YOUR INSTRUCTIONS - Please find every line of the listing below where "like" occurs and copy it.

MATERIAL SUPPLIED -
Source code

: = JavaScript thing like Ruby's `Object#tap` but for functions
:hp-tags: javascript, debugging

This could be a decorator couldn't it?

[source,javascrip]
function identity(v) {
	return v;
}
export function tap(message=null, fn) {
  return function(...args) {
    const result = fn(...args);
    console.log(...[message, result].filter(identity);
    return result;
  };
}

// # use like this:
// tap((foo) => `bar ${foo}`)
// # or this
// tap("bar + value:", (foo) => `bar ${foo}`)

YOUR SOLUTION -
: = JavaScript thing like Ruby's `Object#tap` but for functions
// # use like this:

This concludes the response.